O período de Natal e Ano-Novo costuma ser associado a encontros familiares e celebrações, mas também representa uma fase de maior risco para problemas cardíacos. Profissionais da Ochsner Health, principal rede de saúde da Louisiana, destacam sintomas que não devem ser ignorados e sugerem medidas simples para reduzir o estresse e proteger o coração.
Risco cresce em dezembro e janeiro
Dados dos Centros de Controle e Prevenção de Doenças (CDC) apontam que, nos Estados Unidos, ocorre uma morte relacionada a doenças cardíacas a cada 60 segundos. A situação é ainda mais crítica na Louisiana, onde as cardiopatias lideram as causas de óbito e o estado ocupa a quinta posição nacional em taxas de mortalidade por infarto. Pesquisas nacionais indicam que a incidência de ataques cardíacos aumenta nos meses de dezembro e janeiro.
“Coração de feriado”: o que é e por que acontece
Segundo o cardiologista Michael L. Bernard, chefe da seção de Eletrofisiologia do Ochsner Medical Center – New Orleans, há, nesse período, um crescimento nos distúrbios do ritmo cardíaco, fenômeno muitas vezes chamado de “holiday heart”. A fibrilação atrial (AFib), arritmia mais comum entre adultos, costuma ser desencadeada por fatores como falta de sono, consumo excessivo de álcool, desidratação e estresse intenso.
“Bebidas alcoólicas dão uma sensação inicial de relaxamento, porém, depois, elevam a pressão arterial e favorecem retenção de líquidos”, explica Bernard. O médico acrescenta que concentrações mais altas podem provocar um “atordoamento transitório” do músculo cardíaco, deixando-o temporariamente enfraquecido e sujeito a outras complicações.
Mudança de rotina e sinais ignorados
Para o clínico Randy Del Mundo, que atende no Ochsner Health Center – Prairieville, a maratona de compromissos das festas altera hábitos cotidianos, amplia o nível de estresse e eleva frequência cardíaca e pressão arterial. “Durante a correria, é comum as pessoas atribuírem cansaço ou falta de energia apenas ao excesso de tarefas, ignorando que podem ser alertas do coração”, afirma.

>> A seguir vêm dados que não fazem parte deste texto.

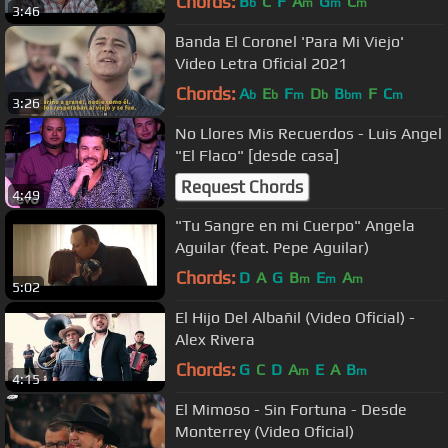
Chords:
B
C
F
A
G
C
b
m
m
m
3:46
Banda El Coronel 'Para Mi Viejo'
Video Letra Oficial 2021
Chords:
A
E
F
D
B
F
C
b
b
m
b
bm
m
3:26
No Llores Mis Recuerdos - Luis Angel
"El Flaco" [desde casa]
Request Chords
4:49
"Tu Sangre en mi Cuerpo" Angela
Aguilar (feat. Pepe Aguilar)
Chords:
D
A
G
B
E
A
m
m
m
5:02
El Hijo Del Albañil (Video Oficial) -
Alex Rivera
Chords:
G
C
D
A
E
A
B
m
m
4:15
El Mimoso - Sin Fortuna - Desde
Monterrey (Video Oficial)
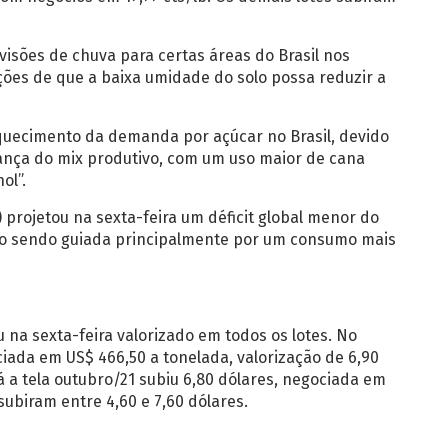
isões de chuva para certas áreas do Brasil nos
ões de que a baixa umidade do solo possa reduzir a
quecimento da demanda por açúcar no Brasil, devido
nça do mix produtivo, com um uso maior de cana
ol”.
 projetou na sexta-feira um déficit global menor do
ão sendo guiada principalmente por um consumo mais
na sexta-feira valorizado em todos os lotes. No
iada em US$ 466,50 a tonelada, valorização de 6,90
á a tela outubro/21 subiu 6,80 dólares, negociada em
ubiram entre 4,60 e 7,60 dólares.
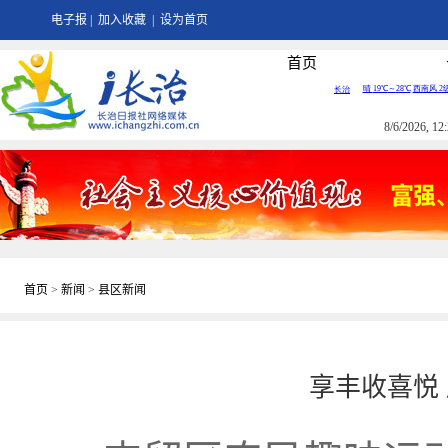
电子报
|
加入收藏
|
设为首页
首页
8/6/2026, 
首页
>
新闻
>
县区新闻
享丰收喜悦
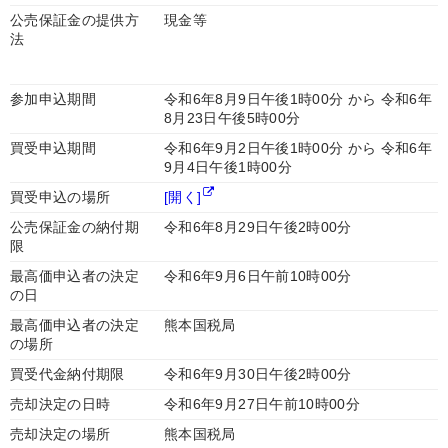
公売保証金の提供方
現金等
法
参加申込期間
令和6年8月9日午後1時00分 から 令和6年
8月23日午後5時00分
買受申込期間
令和6年9月2日午後1時00分 から 令和6年
9月4日午後1時00分
買受申込の場所
[開く]
公売保証金の納付期
令和6年8月29日午後2時00分
限
最高価申込者の決定
令和6年9月6日午前10時00分
の日
最高価申込者の決定
熊本国税局
の場所
買受代金納付期限
令和6年9月30日午後2時00分
売却決定の日時
令和6年9月27日午前10時00分
売却決定の場所
熊本国税局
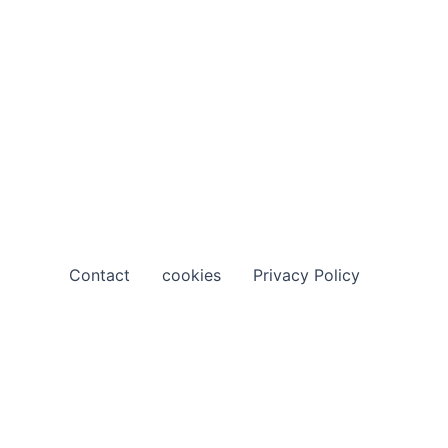
Contact
cookies
Privacy Policy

Sintomas clássicos e manifestações atípicas em mulheres
A diretora da Clínica de Cardiologia da Mulher do Ochsner Medical Center – New Orleans, Dominique Williams, ressalta que dores no peito, falta de ar e desconforto no braço esquerdo são indicativos conhecidos de infarto. Contudo, mulheres podem apresentar manifestações menos evidentes. “Fadiga, náusea ou sensação de queimação no peito costumam ser confundidas com refluxo ou indisposição estomacal”, observa.
Quando o mal-estar surge durante atividades simples — caminhar curtas distâncias, subir alguns lances de escada, carregar compras —, Williams recomenda procurar atendimento imediatamente. “Se o antiácido não resolve ou se a pessoa sua muito, fica enjoada ou sente pressão no tórax em momentos de esforço, é sinal de que não se trata apenas de problema digestivo”, completa.
Estratégias para reduzir riscos
Os especialistas listam medidas práticas para preservar a saúde cardíaca sem abdicar das comemorações:
- Moderação no álcool: Bernard sugere limitar-se a, no máximo, duas doses diárias ou optar por drinques sem álcool.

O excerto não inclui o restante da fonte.